Получай справку об освобождении. Вместо фотографии – дактилоскопический оттиск большого пальца правой руки. Паспорт получишь в отделе кадров, куда тебя направят на работу. А в паспорте указано: "выдан с применением статьи 39 положения о паспортах". Где можно прочитать про "положение"? Нигде. В отделе кадров тебе пояснят, что, согласно этой статье, не имеешь права проживать в Москве, Ленинграде, столицах союзных республик, областных центрах, курортных городах... Где можно проживать? Никто не ответит, но пояснят: из Колымы без разрешения Управления Дальстроя НКВД СССР выезд запрещен", – рассказывал Кусургашев.

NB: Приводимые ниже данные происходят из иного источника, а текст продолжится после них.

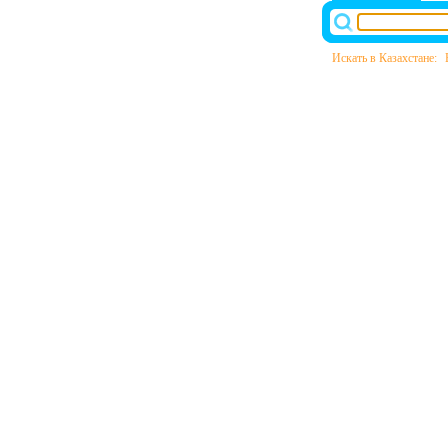
Искать в Казахстане:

Тем, кого реабилитировали, оставалось идти работать опять-таки на прииски. Правда, даже в новом статусе продолжалась дискриминация: приехавшие с "материка" работники получали десятипроцентную надбавку к зарплате через шесть месяцев работы, а бывший заключенный – через 18 месяцев. Приехавший мог выезжать в любую точку Союза, раз в три года ему оплачивался проезд. Бывший заключенный мог использовать отпуск только на месте.
Будучи в ссылке на Колыме, Кусургашев вел наблюдения, делал записки. Первым составил описание птиц и животного мира Чукотки, доказал, что на Камчатке живут горные бараны. За снимок редкого в тех краях животного был удостоен Всесоюзной премии фотомастеров. В 1977 году ушел на пенсию и выехал на "материк". В 1996 году участвовал в открытии памятника жертвам незаконных репрессий "Маска скорби" в Магадане…
"Можно перечислить массу инструкций, призванных нас унизить, лишить каких бы то ни было прав. Льготы, установленные по указам и постановлениям правительства и Президента, – мизерная доля. Прав Солженицын, когда говорит об отсутствии механизма для реализации этих решений, – писал Георгий Кусургашев. – Долг перед живыми и мертвыми жертвами не должен забываться – это чревато повторением трагедии".
Мы не разглашаем имя автора этой публикации из-за угрозы уголовного преследования по закону о нежелательных организациях в России.